Pick out each line in the records below that contains the string "kita", and copy those lines. Case counts.

[Stored data entries]

================================

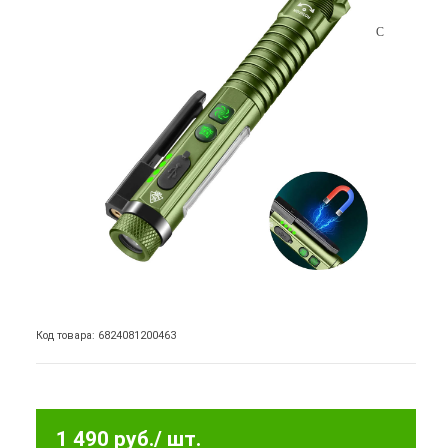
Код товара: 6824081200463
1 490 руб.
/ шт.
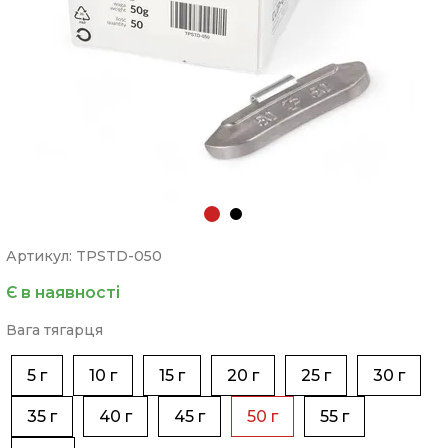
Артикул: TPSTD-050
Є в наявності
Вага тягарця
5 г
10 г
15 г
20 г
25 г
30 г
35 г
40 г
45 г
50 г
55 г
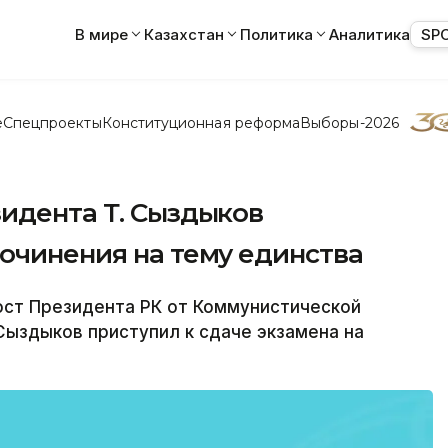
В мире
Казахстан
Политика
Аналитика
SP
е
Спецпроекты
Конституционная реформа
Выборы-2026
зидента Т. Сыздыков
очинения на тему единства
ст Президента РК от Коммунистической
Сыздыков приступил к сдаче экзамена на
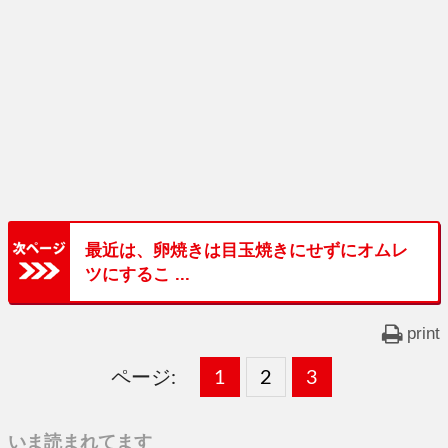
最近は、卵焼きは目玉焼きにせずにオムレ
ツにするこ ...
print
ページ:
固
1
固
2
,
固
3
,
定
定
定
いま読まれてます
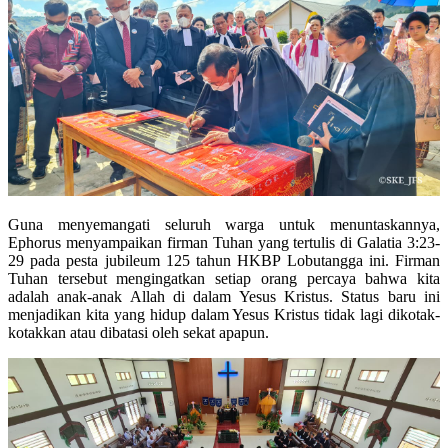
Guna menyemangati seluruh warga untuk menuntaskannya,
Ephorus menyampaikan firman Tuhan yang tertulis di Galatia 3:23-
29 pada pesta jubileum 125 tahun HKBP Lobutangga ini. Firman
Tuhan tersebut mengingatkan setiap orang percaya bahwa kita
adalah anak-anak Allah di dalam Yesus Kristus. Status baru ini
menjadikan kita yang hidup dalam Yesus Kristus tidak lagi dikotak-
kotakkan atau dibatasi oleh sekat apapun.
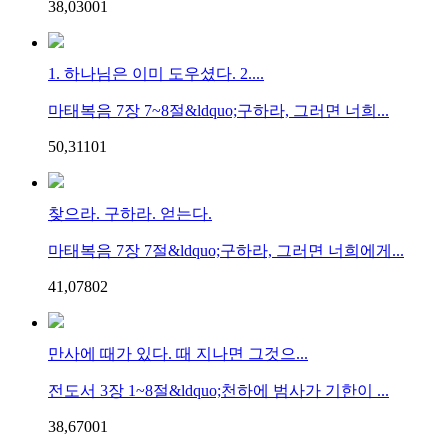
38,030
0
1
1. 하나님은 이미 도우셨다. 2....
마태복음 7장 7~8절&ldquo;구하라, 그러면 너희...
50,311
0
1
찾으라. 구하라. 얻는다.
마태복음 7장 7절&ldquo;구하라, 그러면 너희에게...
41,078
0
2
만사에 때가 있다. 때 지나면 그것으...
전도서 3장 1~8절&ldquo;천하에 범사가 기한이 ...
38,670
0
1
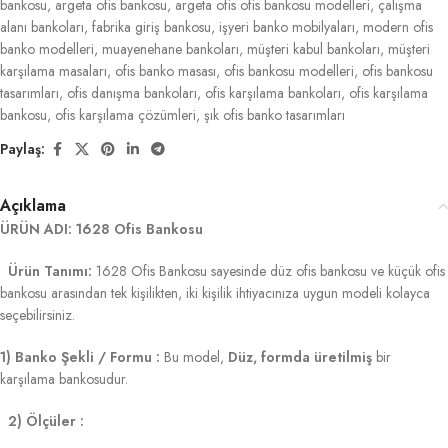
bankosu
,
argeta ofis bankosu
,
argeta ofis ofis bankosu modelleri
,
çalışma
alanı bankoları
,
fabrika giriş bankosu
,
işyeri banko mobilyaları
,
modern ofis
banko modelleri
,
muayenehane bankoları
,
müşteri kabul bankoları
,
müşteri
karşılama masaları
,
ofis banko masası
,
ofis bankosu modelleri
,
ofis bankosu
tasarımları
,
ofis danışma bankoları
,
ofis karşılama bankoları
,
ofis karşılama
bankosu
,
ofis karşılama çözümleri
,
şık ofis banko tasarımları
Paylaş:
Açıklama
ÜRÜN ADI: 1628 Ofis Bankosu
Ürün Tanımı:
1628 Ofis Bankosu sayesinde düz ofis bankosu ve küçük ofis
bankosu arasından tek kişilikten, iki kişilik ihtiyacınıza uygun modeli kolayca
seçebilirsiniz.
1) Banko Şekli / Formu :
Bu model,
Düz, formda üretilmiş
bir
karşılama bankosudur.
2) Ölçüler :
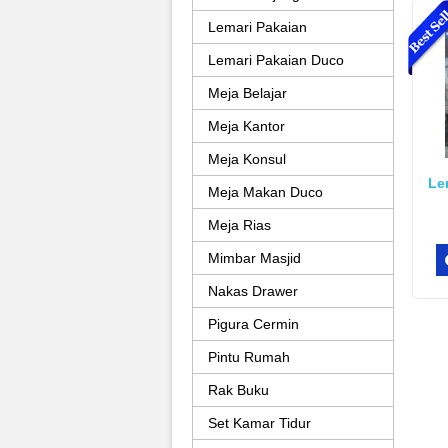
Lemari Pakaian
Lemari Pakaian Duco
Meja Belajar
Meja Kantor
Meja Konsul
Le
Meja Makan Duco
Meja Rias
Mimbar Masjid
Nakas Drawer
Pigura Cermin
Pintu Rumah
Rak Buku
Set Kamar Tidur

================================

Exercise response =
Tuhan tersebut mengingatkan setiap orang percaya bahwa kita
menjadikan kita yang hidup dalam Yesus Kristus tidak lagi dikotak-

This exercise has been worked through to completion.